What is a first-time buyer mortgage?

A first-time buyer mortgage is a loan designed for individuals looking to purchase a property for the first time. If there are multiple applicants for the mortgage, some lenders may offer first-time buyer deals as long as at least one applicant has never owned a property. However, other lenders may require that all applicants be first-time buyers. Additionally, some lenders may provide first-time buyer mortgage deals to individuals who have not owned a property for a specified duration.
Lenders may offer a variety of different incentives that are designed for first-time buyers. If you are getting started, then you will find useful information in our article, “First-time buyer guide - Everything you need to know about buying your first home”.
How does a first-time buyer mortgage work?
A first-time homebuyer is not able to use equity from the sale of a previous property, so they will usually have to rely on savings for the deposit needed. As a first-time buyer, you may also find that affordability measures are difficult to meet due to a lack of credit history or a low income. According to the Office for National Statistics, you need around 7.7 to 8.3 times the average earnings in the UK to afford an average-priced house. Lenders usually provide an affordability calculator that allows you to work out the amount of money you can borrow based on your income and outgoings.
What help is there for first-time buyers?
First-time buyer mortgages usually offer terms and conditions that make it easier for those taking their first step onto the home ownership ladder. These features can be one or more of those described below.
High loan-to-value (LTV) / Low deposit mortgage
This allows the homebuyer to buy with a smaller amount of money for the deposit. Typically, lenders will allow up to 90% LTV, but specialist lenders may offer mortgage loans to first-time buyers at higher LTVs, such as 95% LTV or even up to 100% LTV. We list some of the best mortgage rates for high LTV borrowers in the tables further down this article.
High income multiples
All lenders impose limits on how much of your income you can borrow for your house purchase - it is sometimes referred to as the loan-to-income (LTI) ratio. A higher LTI feature may allow you to borrow more based on your income.
Guarantor mortgage
A mortgage application that is supported by a family member or friend to boost your affordability.
Shared ownership mortgage
A mortgage that supports the purchase of a property in which you will own a share.
How much do first-time mortgages cost?
First-time mortgages will usually charge relatively high rates of interest, especially if the deposit amount represents a small percentage of the property’s purchase price. However, lenders may offer incentives such as cashback on completion or free valuation services. You should also be aware of other upfront costs, such as conveyancing and stamp duty.
----
ACTIONS TO TAKE:
A. Summarize the text on first-time buyer mortgages in two sentences.
B. Write the next part of the text on first-time buyer mortgages, starting right after its last sentence.

DATA PROVIDED:
----
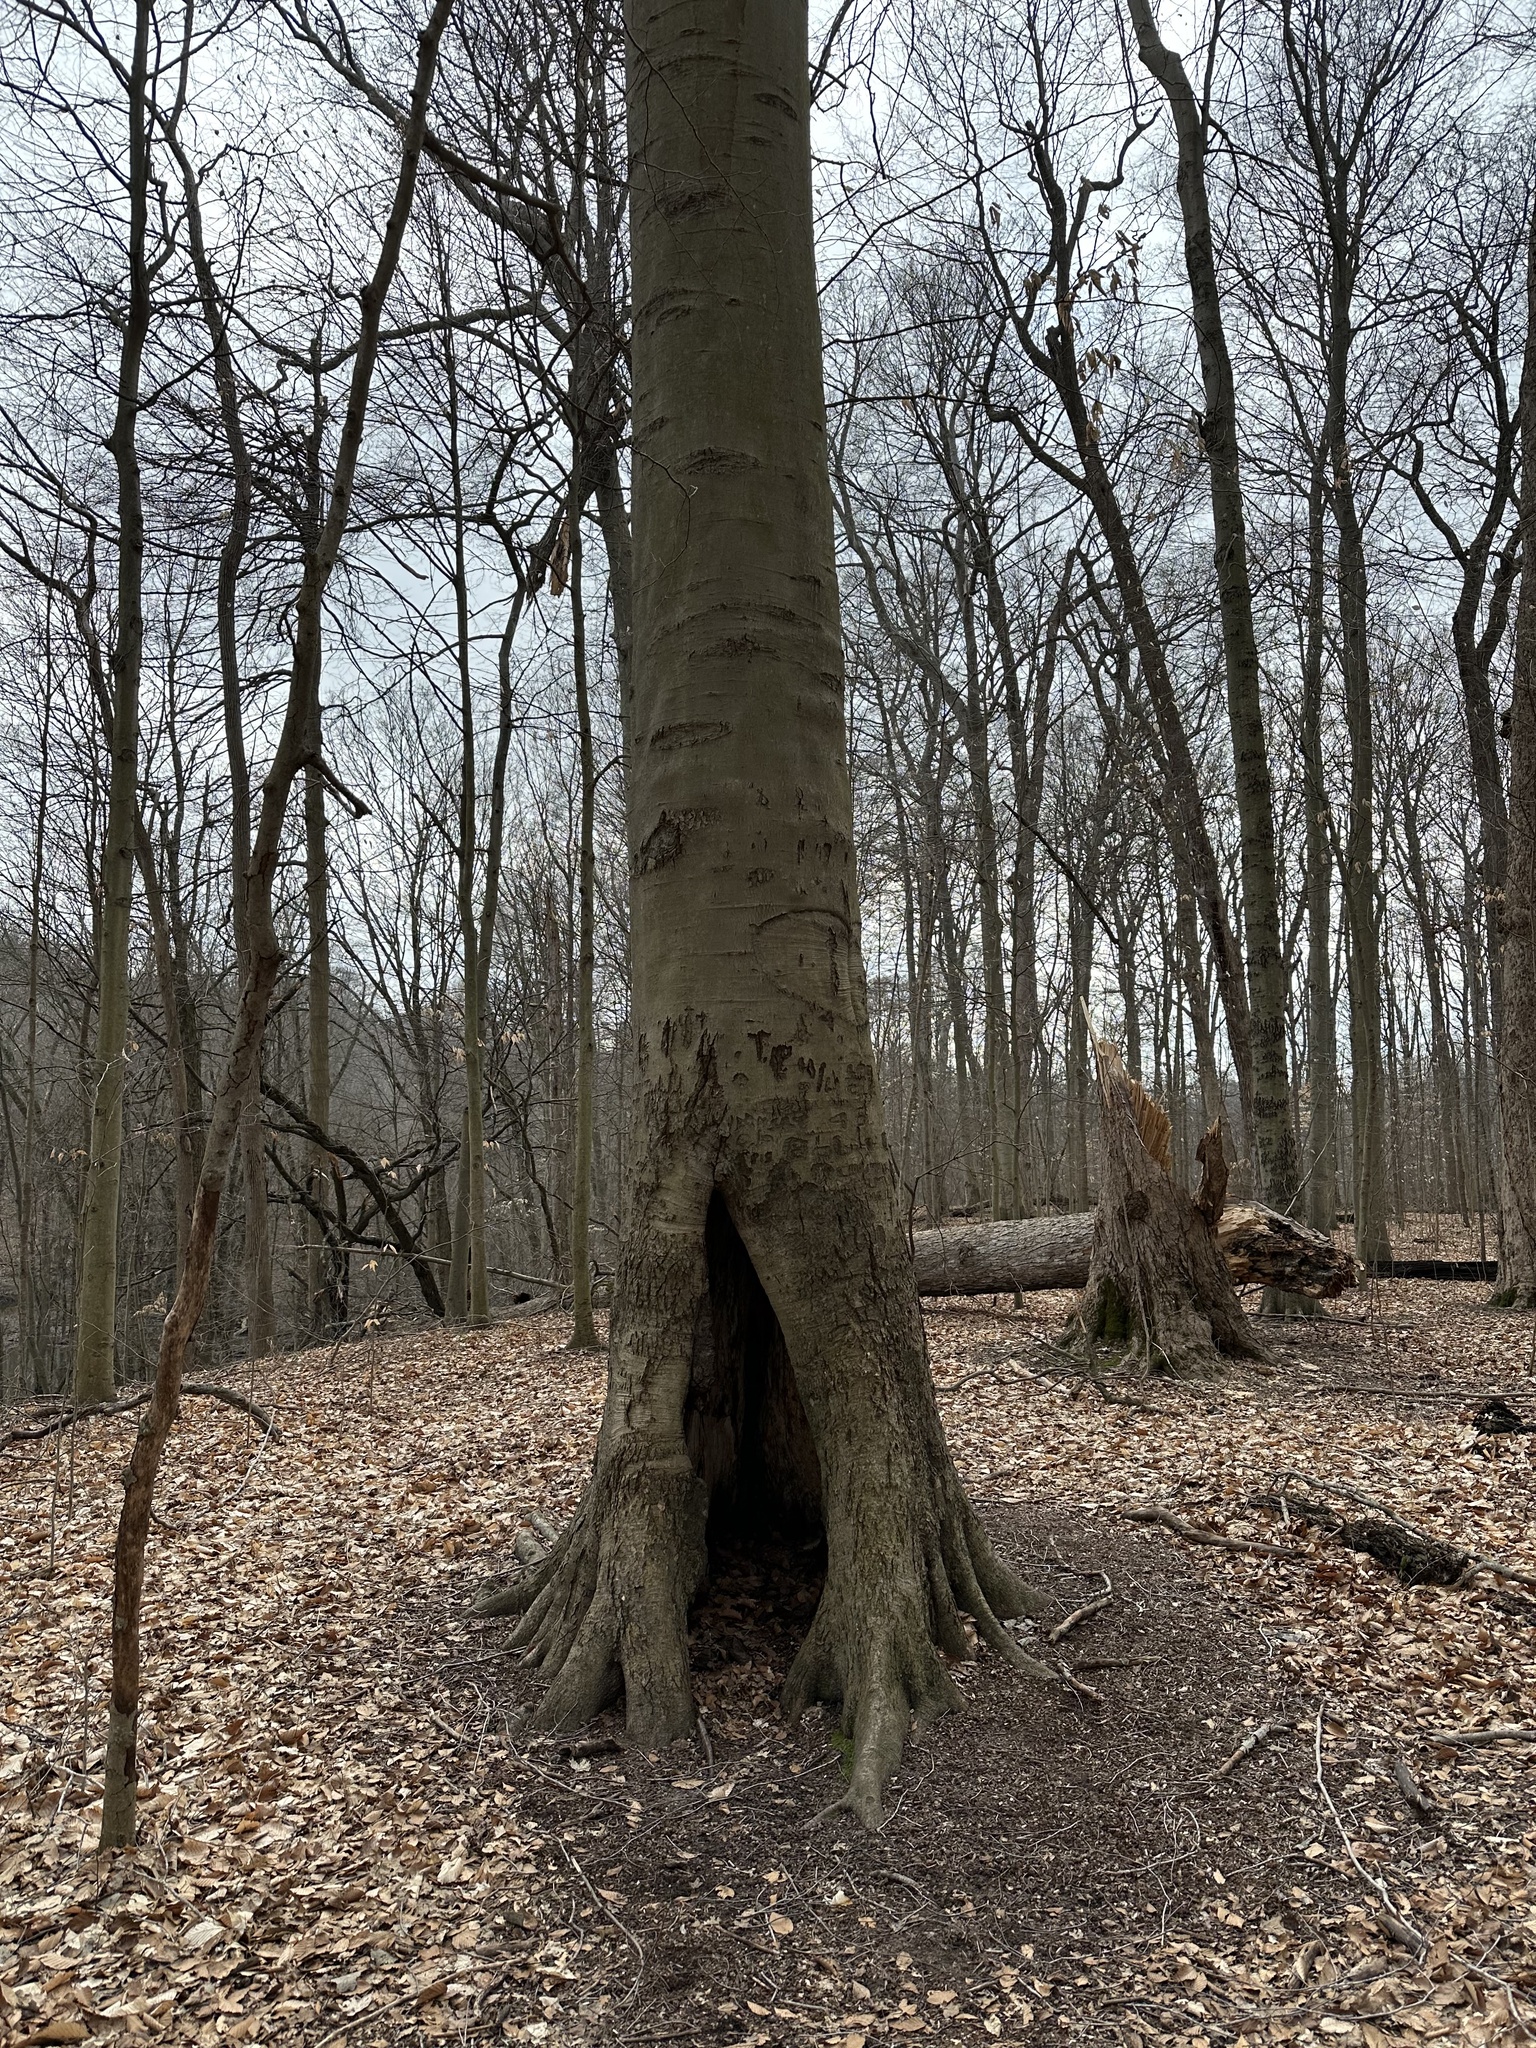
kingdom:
----
EXERCISE RESULTS:
A. A first-time buyer mortgage is a loan for people buying a property for the first time, though lenders differ on whether all applicants must be first-time buyers. Such buyers usually rely on savings for the deposit, may struggle to meet affordability measures, and can turn to features such as high loan-to-value or low deposit mortgages, high income multiples, guarantor mortgages and shared ownership mortgages, while often paying relatively high interest rates alongside costs such as conveyancing and stamp duty.

B.
For the purposes of providing the best interest rates, we have assumed a property purchase price of £300,000 and a mortgage that is arranged on a repayment (capital and interest) basis over 25 years. However, rates will vary depending on the amount of money you need to borrow to purchase your home and how much money you can afford to put towards the deposit for your house purchase.
Best first-time buyer mortgage deals with a 5% deposit
| Fixed rate period | Lender | Initial interest rate | Rate after fixed period | Lender fee |
| 2 years | Skipton Building Society | 4.32% | 6.29% | £20 |
| 5 years | Skipton Building Society | 4.48% | 6.29% | £20 |
| 10 years | Virgin Money | 5.19% | 6.49% | £25 |
Rates are based on a £300,000 property price requiring a £285,000 mortgage over 25 years on a repayment basis and are correct as of 24th February 2026
Best first-time buyer mortgage deals with a 10% deposit
| Fixed rate period | Lender | Initial interest rate | Rate after fixed period | Lender fee |
| 2 years | Bank of Ireland | 3.99% | 6.94% | £1,705 |
| 5 years | Nationwide | 4.14% | 6.49% | £1,499 |
| 10 years | Nationwide | 4.89% | 6.49% | £999 |
Rates are based on a £300,000 property price requiring a £270,000 mortgage over 25 years on a repayment basis and are correct as of 24th February 2026
Best first-time buyer mortgage deals with a 20% deposit
| Fixed rate period | Lender | Initial interest rate | Rate after fixed period | Lender fee |
| 2 years | Yorkshire Building Society | 3.74% | 6.74% | £1,085 |
| 5 years | HSBC | 3.97% | 6.24% | £1,016 |
| 10 years | Nationwide | 4.64% | 6.49% | £999 |
Rates are based on a £300,000 property price requiring a £240,000 mortgage over 25 years on a repayment basis and are correct as of 24th February 2026
Best first-time buyer mortgage deals with a 40% deposit
| Fixed rate period | Lender | Initial interest rate | Rate after fixed period | Lender fee |
| 2 years | HSBC | 3.58% | 6.24% | £1,016 |
| 5 years | First Direct | 3.75% | 6.24% | £490 |
| 10 years | Nationwide | 4.35% | 6.49% | £999 |
Rates are based on a £300,000 property price requiring a £180,000 mortgage over 25 years on a repayment basis and are correct as of 24th February 2026
Best first-time buyer mortgage deals with no deposit
These are unique mortgage solutions that may come with extra terms and conditions that have to be considered carefully. You will find more information about 100% LTV or no-deposit mortgages in our article, "No-Deposit Mortgages in 2025: Myth or Reality?".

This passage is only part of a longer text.